Things Can Only Get Better


I have been back in Scotland now for a couple of months. I love Glasgow, it is my home and I was born here. I am a Glaswegian. I was forced to go in search of work and I really objected to having to leave my home and country to do so. However, since my return it has been quite a culture shock and I have come to the conclusion that Scotland is a crazy place because its electorate keep voting for more of the same. It’s like mass self-harming. England where I lived is much more prosperous, vibrant and cleaner than here. It is a nice place to live and in general England favours well out of being part of the union. The thing is, what struck me about England is that you would never know they were part of a United Kingdom. For many, it is just them and the ‘also rans’. Scotland is never reported positively. In English news, unless it’s a murder or bad weather it’s easy to lose touch. Scots may hear news every day about high politics in Westminster but I can tell you it is not reciprocal. In England, Scotland does not register as being remotely important or relevant.
 On my return, what struck me most is how poor and dilapidated Glasgow is. The roads are a complete mess with potholes and faded road markings. Pavements are just as bad. Dog fouling is atrocious. The fabric of buildings, especially public ones are decaying and shabby. It might be a time of recession but a lick of paint is nothing in the broad scheme of things. Indeed it should be compulsory that all buildings are kept and maintained to a tolerable standard. It looks to me that Glasgow is being run into the ground by the Council, whose Leader has a bigger salary than the Prime Minister of the UK.
 We have politicians in Scotland who are not earning their publicly paid wages yet a Government which is actually balancing the books is being attacked from all quarters of the media and unionist politicians for not doing enough!
 Good news is never reported in Scotland either. Invariably if its not a murder, job losses or some scare story about how bad Scotland will be, come independence,  then it just does not  pass the censors approval. Good news when it does arrive is usually reported akin to the Marvin the Manic depressive robot style of. ‘it’s a beautiful day, but it won’t last’. The bias of the MSM, BBC & STV is stark. It is no surprise that people have a jaundiced view of Scottish life, given the diet of doom they are fed each day.
 Having a walk through Partick, West End, Govanhill and attending Blochairn and Polmadie car boot sales, the resigned, downtrodden plight of people is evident on their faces. I have never seen so many miserable people. The shops are cutting prices to the bone yet not enough to stop hordes of Glasgwegians resorting to car boot sales to pick up goods at next to nothing prices. There seems to be a race to the lowest price In Glasgow and that will never work in anyone’s favour buyer or seller. The long term decline of value, of worth, of cost comes at a price of resentment of those more fortunate, lowering of expectation and almost certainly of aspiration. Or economy depends on people spending but somebody has to make a profit. That’s how the world operates.

● What you need to do:
**1.** Translate this sentence from the post about returning to Glasgow into Spanish: "I love Glasgow, it is my home and I was born here."
**2.** From the post about returning to Glasgow, list every place the writer names as having walked through or gone to for car boot sales.
**3.** Transcribe the part of the post about returning to Glasgow that opens with the words containing "We have politicians" and closes with "not doing enough!".

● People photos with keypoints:
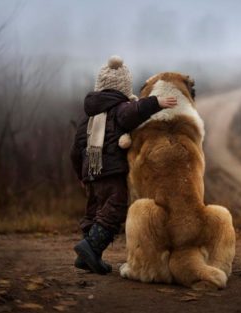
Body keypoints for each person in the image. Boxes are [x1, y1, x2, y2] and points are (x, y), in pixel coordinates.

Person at [70, 55, 177, 274]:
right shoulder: (120, 108)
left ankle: (88, 256)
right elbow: (134, 112)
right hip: (111, 172)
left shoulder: (87, 119)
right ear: (123, 87)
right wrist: (157, 102)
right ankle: (91, 247)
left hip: (91, 172)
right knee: (115, 209)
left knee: (94, 211)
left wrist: (81, 175)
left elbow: (75, 150)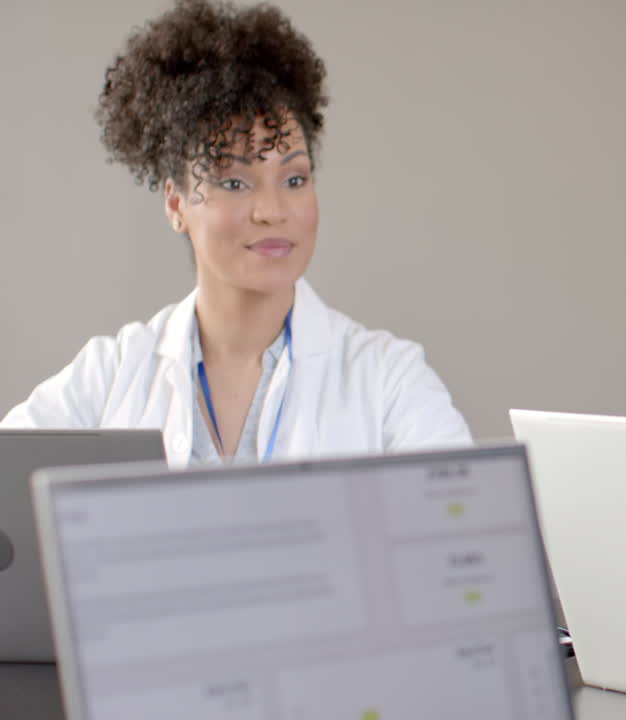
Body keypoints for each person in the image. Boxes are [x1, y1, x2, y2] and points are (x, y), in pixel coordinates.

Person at [1, 0, 471, 465]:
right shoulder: (110, 376)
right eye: (234, 183)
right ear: (176, 203)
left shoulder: (389, 379)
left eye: (294, 180)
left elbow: (463, 505)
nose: (272, 211)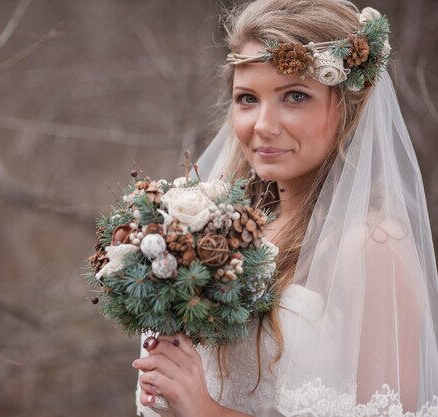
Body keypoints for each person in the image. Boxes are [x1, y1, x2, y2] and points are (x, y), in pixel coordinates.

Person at [132, 1, 438, 416]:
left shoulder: (372, 247)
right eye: (247, 98)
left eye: (295, 96)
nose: (263, 124)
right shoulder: (221, 231)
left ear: (349, 105)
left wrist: (204, 409)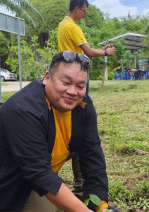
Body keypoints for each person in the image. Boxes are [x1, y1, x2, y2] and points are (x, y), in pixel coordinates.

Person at [0, 51, 117, 212]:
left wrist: (100, 207)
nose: (73, 92)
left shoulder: (83, 105)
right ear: (47, 78)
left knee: (85, 145)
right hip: (9, 172)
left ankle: (82, 200)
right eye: (66, 82)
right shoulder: (24, 110)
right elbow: (38, 172)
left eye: (80, 86)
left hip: (40, 160)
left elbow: (93, 154)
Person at [57, 0, 115, 194]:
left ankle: (79, 184)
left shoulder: (62, 25)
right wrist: (106, 52)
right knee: (81, 127)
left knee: (75, 122)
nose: (84, 14)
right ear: (77, 8)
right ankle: (80, 185)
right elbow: (89, 52)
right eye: (84, 11)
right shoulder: (72, 27)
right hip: (77, 74)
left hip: (65, 74)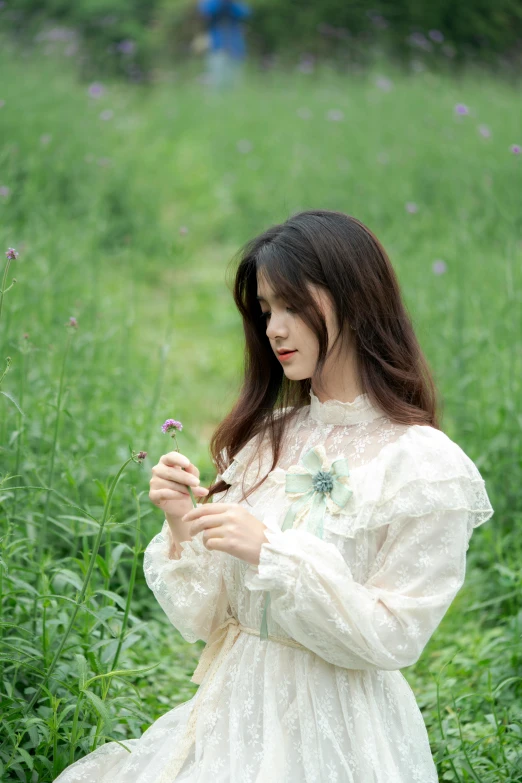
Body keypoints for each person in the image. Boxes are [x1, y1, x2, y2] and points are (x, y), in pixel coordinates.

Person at [54, 210, 494, 782]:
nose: (274, 330)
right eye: (265, 311)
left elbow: (395, 636)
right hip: (235, 716)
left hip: (339, 730)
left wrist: (273, 554)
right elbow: (211, 617)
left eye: (290, 305)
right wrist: (185, 522)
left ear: (354, 298)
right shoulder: (267, 442)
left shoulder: (423, 465)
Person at [198, 0, 251, 88]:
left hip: (236, 47)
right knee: (217, 83)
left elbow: (245, 12)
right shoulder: (209, 2)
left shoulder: (235, 3)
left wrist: (230, 3)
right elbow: (206, 11)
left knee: (235, 84)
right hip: (217, 47)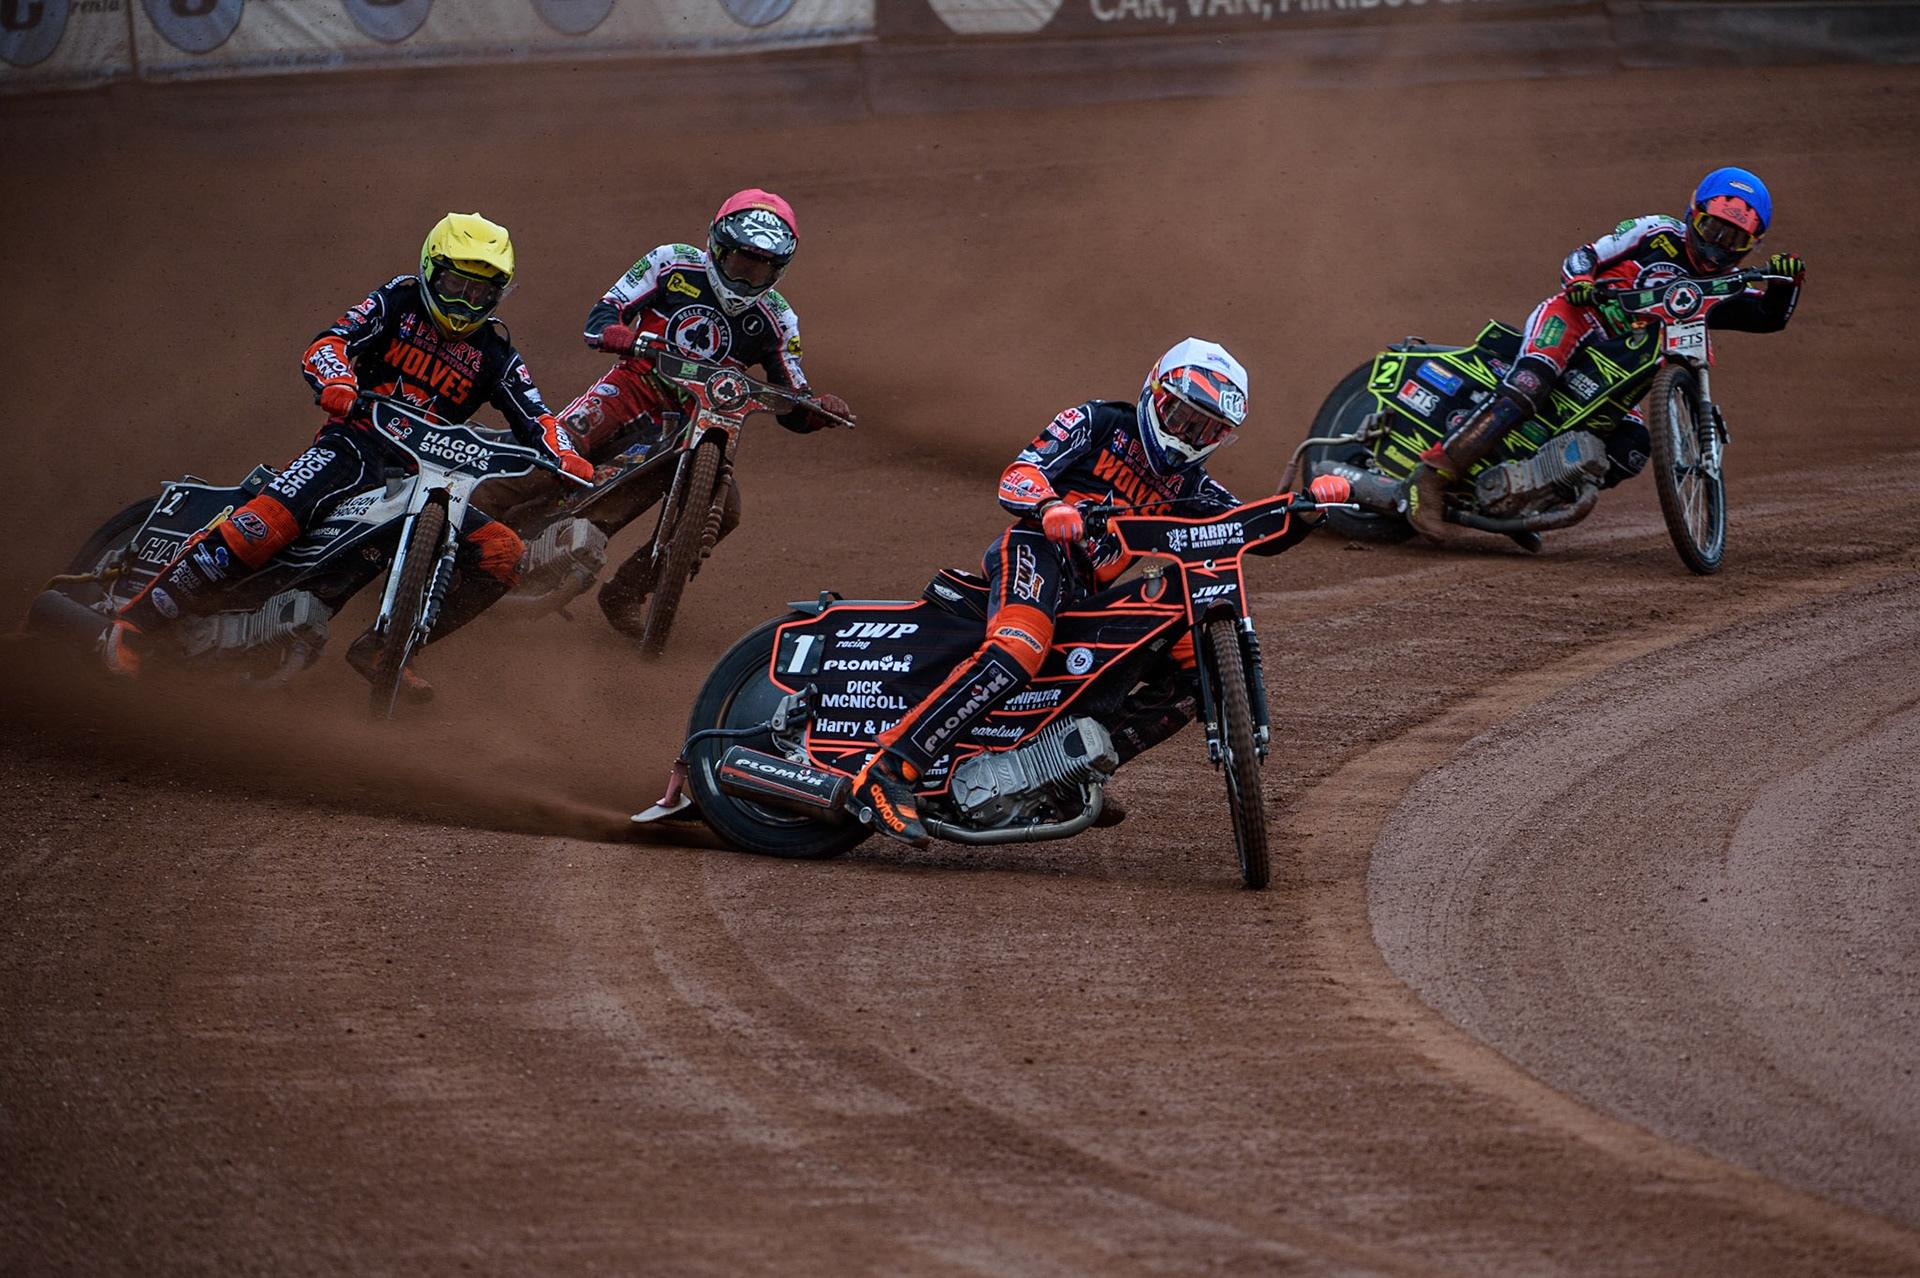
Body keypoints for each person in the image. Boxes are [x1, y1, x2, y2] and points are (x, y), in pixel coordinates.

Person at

● Answers by task:
**1.** Me encanta Glasgow, es mi hogar y nací aquí.

**2.**
Partick
West End
Govanhill
Blochairn
Polmadie

**3.**
We have politicians in Scotland who are not earning their publicly paid wages yet a Government which is actually balancing the books is being attacked from all quarters of the media and unionist politicians for not doing enough!